- Directive -
Return each entry precisely as it appears below.

Top of Extracted information

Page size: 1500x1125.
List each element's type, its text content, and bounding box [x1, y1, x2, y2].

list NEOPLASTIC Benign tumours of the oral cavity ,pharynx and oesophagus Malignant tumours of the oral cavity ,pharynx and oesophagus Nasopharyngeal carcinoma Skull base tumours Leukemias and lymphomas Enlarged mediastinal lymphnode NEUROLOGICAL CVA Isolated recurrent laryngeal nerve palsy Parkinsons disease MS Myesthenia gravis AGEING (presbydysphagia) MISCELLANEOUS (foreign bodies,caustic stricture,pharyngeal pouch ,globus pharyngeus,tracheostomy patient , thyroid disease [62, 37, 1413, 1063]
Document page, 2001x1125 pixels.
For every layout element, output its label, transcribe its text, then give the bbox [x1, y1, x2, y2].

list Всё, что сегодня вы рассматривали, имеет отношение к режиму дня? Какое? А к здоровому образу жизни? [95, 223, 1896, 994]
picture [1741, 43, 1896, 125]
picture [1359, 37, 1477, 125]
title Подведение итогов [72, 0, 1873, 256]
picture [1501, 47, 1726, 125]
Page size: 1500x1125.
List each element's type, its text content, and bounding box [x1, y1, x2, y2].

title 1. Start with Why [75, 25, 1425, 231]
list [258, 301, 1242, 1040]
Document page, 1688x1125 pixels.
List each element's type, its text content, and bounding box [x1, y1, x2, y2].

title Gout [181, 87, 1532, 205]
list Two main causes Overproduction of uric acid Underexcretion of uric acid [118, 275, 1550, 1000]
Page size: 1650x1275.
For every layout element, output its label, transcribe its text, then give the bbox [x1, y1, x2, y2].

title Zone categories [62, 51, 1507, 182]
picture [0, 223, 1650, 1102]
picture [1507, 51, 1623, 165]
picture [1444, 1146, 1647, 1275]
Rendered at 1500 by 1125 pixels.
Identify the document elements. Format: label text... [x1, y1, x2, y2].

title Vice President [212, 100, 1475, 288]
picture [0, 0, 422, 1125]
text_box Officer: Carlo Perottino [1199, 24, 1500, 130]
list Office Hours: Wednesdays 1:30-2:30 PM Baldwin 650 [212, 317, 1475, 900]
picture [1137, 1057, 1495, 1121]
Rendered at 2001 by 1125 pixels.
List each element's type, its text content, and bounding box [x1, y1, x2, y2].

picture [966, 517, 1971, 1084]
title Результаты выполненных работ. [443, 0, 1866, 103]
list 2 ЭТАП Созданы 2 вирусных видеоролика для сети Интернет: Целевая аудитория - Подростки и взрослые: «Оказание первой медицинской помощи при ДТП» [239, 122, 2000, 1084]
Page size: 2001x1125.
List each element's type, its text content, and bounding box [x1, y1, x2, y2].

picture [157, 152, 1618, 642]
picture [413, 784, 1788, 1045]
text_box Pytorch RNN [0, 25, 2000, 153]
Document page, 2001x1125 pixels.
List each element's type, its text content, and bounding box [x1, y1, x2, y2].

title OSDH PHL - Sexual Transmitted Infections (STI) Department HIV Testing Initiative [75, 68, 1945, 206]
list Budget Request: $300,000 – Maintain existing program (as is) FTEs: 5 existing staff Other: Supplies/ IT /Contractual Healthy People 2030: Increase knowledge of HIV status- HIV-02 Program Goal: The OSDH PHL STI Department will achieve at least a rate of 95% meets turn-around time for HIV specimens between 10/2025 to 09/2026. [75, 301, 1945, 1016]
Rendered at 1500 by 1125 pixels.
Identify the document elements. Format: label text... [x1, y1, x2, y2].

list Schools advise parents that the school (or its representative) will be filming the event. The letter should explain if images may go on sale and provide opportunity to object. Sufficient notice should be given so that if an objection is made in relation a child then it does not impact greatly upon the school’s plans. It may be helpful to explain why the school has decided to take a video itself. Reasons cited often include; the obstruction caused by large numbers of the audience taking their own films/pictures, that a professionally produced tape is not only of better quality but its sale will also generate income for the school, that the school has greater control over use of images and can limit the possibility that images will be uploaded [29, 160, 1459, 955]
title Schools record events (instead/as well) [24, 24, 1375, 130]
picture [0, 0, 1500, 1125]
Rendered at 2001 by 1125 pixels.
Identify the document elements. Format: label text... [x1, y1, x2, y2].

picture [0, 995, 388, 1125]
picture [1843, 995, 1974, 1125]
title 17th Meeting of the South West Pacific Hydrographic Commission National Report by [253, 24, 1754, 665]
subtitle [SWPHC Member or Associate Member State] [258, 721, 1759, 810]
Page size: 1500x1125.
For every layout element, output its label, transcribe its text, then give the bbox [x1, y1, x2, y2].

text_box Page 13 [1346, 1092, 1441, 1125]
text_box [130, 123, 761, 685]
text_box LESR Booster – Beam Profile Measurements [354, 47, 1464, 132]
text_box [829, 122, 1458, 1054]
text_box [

Bottom of Extracted information

- Exercise solution -
Page size: 1500x1125.
List each element's type, its text content, and bounding box [x1, y1, x2, y2].

list NEOPLASTIC Benign tumours of the oral cavity ,pharynx and oesophagus Malignant tumours of the oral cavity ,pharynx and oesophagus Nasopharyngeal carcinoma Skull base tumours Leukemias and lymphomas Enlarged mediastinal lymphnode NEUROLOGICAL CVA Isolated recurrent laryngeal nerve palsy Parkinsons disease MS Myesthenia gravis AGEING (presbydysphagia) MISCELLANEOUS (foreign bodies,caustic stricture,pharyngeal pouch ,globus pharyngeus,tracheostomy patient , thyroid disease [62, 37, 1413, 1063]
Document page, 2001x1125 pixels.
For every layout element, output its label, transcribe its text, then give the bbox [x1, y1, x2, y2].

list Всё, что сегодня вы рассматривали, имеет отношение к режиму дня? Какое? А к здоровому образу жизни? [95, 223, 1896, 994]
picture [1741, 43, 1896, 125]
picture [1359, 37, 1477, 125]
title Подведение итогов [72, 0, 1873, 256]
picture [1501, 47, 1726, 125]
Page size: 1500x1125.
List each element's type, its text content, and bounding box [x1, y1, x2, y2].

title 1. Start with Why [75, 25, 1425, 231]
list [258, 301, 1242, 1040]
Document page, 1688x1125 pixels.
List each element's type, its text content, and bounding box [x1, y1, x2, y2].

title Gout [181, 87, 1532, 205]
list Two main causes Overproduction of uric acid Underexcretion of uric acid [118, 275, 1550, 1000]
Page size: 1650x1275.
For every layout element, output its label, transcribe its text, then give the bbox [x1, y1, x2, y2].

title Zone categories [62, 51, 1507, 182]
picture [0, 223, 1650, 1102]
picture [1507, 51, 1623, 165]
picture [1444, 1146, 1647, 1275]
Rendered at 1500 by 1125 pixels.
Identify the document elements. Format: label text... [x1, y1, x2, y2].

title Vice President [212, 100, 1475, 288]
picture [0, 0, 422, 1125]
text_box Officer: Carlo Perottino [1199, 24, 1500, 130]
list Office Hours: Wednesdays 1:30-2:30 PM Baldwin 650 [212, 317, 1475, 900]
picture [1137, 1057, 1495, 1121]
Rendered at 2001 by 1125 pixels.
List each element's type, its text content, and bounding box [x1, y1, x2, y2].

picture [966, 517, 1971, 1084]
title Результаты выполненных работ. [443, 0, 1866, 103]
list 2 ЭТАП Созданы 2 вирусных видеоролика для сети Интернет: Целевая аудитория - Подростки и взрослые: «Оказание первой медицинской помощи при ДТП» [239, 122, 2000, 1084]
Page size: 2001x1125.
List each element's type, its text content, and bounding box [x1, y1, x2, y2].

picture [157, 152, 1618, 642]
picture [413, 784, 1788, 1045]
text_box Pytorch RNN [0, 25, 2000, 153]
Document page, 2001x1125 pixels.
List each element's type, its text content, and bounding box [x1, y1, x2, y2].

title OSDH PHL - Sexual Transmitted Infections (STI) Department HIV Testing Initiative [75, 68, 1945, 206]
list Budget Request: $300,000 – Maintain existing program (as is) FTEs: 5 existing staff Other: Supplies/ IT /Contractual Healthy People 2030: Increase knowledge of HIV status- HIV-02 Program Goal: The OSDH PHL STI Department will achieve at least a rate of 95% meets turn-around time for HIV specimens between 10/2025 to 09/2026. [75, 301, 1945, 1016]
Rendered at 1500 by 1125 pixels.
Identify the document elements. Format: label text... [x1, y1, x2, y2].

list Schools advise parents that the school (or its representative) will be filming the event. The letter should explain if images may go on sale and provide opportunity to object. Sufficient notice should be given so that if an objection is made in relation a child then it does not impact greatly upon the school’s plans. It may be helpful to explain why the school has decided to take a video itself. Reasons cited often include; the obstruction caused by large numbers of the audience taking their own films/pictures, that a professionally produced tape is not only of better quality but its sale will also generate income for the school, that the school has greater control over use of images and can limit the possibility that images will be uploaded [29, 160, 1459, 955]
title Schools record events (instead/as well) [24, 24, 1375, 130]
picture [0, 0, 1500, 1125]
Rendered at 2001 by 1125 pixels.
Identify the document elements. Format: label text... [x1, y1, x2, y2].

picture [0, 995, 388, 1125]
picture [1843, 995, 1974, 1125]
title 17th Meeting of the South West Pacific Hydrographic Commission National Report by [253, 24, 1754, 665]
subtitle [SWPHC Member or Associate Member State] [258, 721, 1759, 810]
Page size: 1500x1125.
For every layout element, output its label, transcribe its text, then give the bbox [x1, y1, x2, y2].

text_box Page 13 [1346, 1092, 1441, 1125]
text_box [130, 123, 761, 685]
text_box LESR Booster – Beam Profile Measurements [354, 47, 1464, 132]
text_box [829, 122, 1458, 1054]
text_box [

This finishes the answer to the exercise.